Every golfer knows the old adage, “Drive for show. Putt for dough.”
It’s been around for ages with good reason. It’s largely true. Nowhere more so than the PGA Tour, where everybody is a great ball-striker. The winner is always one of the week’s best putters. To make birdies, you have to make putts.
Casual golf fans have dwelled on how far Tiger Woods and Jack Nicklaus hit the ball. And they were both extremely long hitters in their eras. But serious golf fans know they were also the game’s best putters, especially with victory on the line.
As far as John Daly hit the ball when he gripped it and ripped it, he wouldn’t have two major championships without a deft touch around the greens.
Bottom line: to be a good golfer, a low-handicap golfer, you have to be skilled around the green.
Putting skills gets a lot of attention, and it should. That’s what really separates the winners from the losers on the PGA Tour.
But for those of us lucky to find time for a quick round on the weekend, the most overlooked aspect of the game may be chipping. Next to making birdie putts, saving par from off the green is the most important factor in scoring.
Most weekend players don’t spend enough time chipping, and it really costs them on the scorecard. Many single-digit handicappers hit half or fewer greens in regulation.
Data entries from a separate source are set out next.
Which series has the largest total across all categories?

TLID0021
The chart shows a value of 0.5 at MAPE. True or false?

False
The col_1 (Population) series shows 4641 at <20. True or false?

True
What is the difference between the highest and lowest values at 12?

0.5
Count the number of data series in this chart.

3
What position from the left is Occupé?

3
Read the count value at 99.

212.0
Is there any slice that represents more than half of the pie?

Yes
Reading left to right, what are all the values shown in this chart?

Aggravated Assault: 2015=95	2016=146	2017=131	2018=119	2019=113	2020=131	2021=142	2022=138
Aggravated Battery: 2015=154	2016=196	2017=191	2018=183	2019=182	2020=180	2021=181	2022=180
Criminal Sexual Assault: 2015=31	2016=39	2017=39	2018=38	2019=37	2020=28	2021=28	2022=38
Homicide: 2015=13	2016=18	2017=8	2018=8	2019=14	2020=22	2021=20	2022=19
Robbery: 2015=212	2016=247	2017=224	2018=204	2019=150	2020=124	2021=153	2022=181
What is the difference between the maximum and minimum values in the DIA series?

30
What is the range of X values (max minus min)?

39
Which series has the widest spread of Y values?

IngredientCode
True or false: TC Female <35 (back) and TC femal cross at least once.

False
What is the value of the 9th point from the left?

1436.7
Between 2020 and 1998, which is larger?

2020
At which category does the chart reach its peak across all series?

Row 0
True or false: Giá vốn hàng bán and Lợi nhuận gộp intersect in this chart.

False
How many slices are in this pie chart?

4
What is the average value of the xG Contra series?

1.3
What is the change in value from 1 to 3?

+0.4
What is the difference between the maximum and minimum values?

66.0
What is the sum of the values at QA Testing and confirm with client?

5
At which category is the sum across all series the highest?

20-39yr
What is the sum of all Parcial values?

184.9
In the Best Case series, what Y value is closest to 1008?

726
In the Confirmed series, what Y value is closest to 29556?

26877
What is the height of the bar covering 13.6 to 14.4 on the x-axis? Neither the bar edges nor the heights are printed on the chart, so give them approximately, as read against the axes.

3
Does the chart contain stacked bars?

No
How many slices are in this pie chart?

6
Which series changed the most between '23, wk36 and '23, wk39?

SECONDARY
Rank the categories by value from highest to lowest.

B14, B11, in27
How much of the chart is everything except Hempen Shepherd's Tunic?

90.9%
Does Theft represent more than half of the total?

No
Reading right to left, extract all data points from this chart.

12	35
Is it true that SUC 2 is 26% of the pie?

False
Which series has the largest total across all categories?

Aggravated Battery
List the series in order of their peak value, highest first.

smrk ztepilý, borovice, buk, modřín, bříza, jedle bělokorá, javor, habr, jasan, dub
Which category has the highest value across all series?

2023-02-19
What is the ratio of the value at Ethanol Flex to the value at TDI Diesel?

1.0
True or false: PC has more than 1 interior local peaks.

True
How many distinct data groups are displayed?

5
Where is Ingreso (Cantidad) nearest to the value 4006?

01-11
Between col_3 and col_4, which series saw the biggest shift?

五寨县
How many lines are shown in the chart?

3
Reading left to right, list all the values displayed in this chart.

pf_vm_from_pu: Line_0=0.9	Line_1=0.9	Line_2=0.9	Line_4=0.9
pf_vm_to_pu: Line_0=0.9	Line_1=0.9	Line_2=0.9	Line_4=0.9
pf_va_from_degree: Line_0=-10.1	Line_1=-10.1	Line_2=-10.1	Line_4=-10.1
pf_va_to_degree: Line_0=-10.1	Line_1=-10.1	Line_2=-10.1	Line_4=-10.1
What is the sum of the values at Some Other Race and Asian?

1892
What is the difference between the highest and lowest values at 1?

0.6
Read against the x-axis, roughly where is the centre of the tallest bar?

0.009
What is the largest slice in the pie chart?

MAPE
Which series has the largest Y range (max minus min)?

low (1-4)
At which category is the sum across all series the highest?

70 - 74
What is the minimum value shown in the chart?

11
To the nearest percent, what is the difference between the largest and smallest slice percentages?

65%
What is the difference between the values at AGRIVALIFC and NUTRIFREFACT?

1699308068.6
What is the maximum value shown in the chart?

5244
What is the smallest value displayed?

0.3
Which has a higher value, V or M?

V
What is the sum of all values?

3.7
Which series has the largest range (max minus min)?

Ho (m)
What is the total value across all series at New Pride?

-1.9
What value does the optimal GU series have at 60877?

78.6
But they often save par from bunkers or just off the green.
For those having trouble chipping, here are three basic tips to help you steal a few strokes you ordinarily throw away with a mediocre short game.
· Swing down on the ball. Hit through it and take a divot, just like on a full iron shot. Too many players with poor short games try to “help” their chips get airborne by scooping under the ball. Instead of helping the ball rise, that tactic leads to skulled shots that roll through the putting surface and chili dips that don’t reach the target. It’s easy physics. The loft of the club will propel the ball into the air. Don’t worry if you have a tight lie, still hit down on the ball and the club will do the work.
· Accelerate through your swing. The club needs to be moving swiftly upon impact. Otherwise, you’ll hit behind the ball or skull the shot, making your playing partners dodge a hot grounder. Worse yet, you could hit the ball twice – once on impact and once while your club swings through the shot path. And that’s a penalty. Yes, you don’t want the ball to go far. But the way to reduce distance is to cut your backswing. Don’t take the club back as far as you would for a normal approach. Shorten your swing, don’t slow it down.
· Pick a target for landing the shot. Visualize the shot you want to hit and where it needs to land. Then aim there. Don’t just look at the pin and try to hit a shot that distance. It won’t work. You have to plan the exact shot, taking into account what the ball will do when it lands. If it’s a downhill chip, you don’t want your chip to carry as far as if the shot were fall or uphill. Your target and the shot you plan should take into account what side of the hole you want your ball to finish on. If you don’t hole the chip, you want to be as close as possible while leaving yourself a flat or uphill putt. The best result either goes in the hole or a few inches past the cup, giving it a chance to go in.
The best way to improve your scores usually isn’t by hitting dozens of drives on the practice range. More often, it’s by practicing the type of chip shots that save strokes on several occasions each round.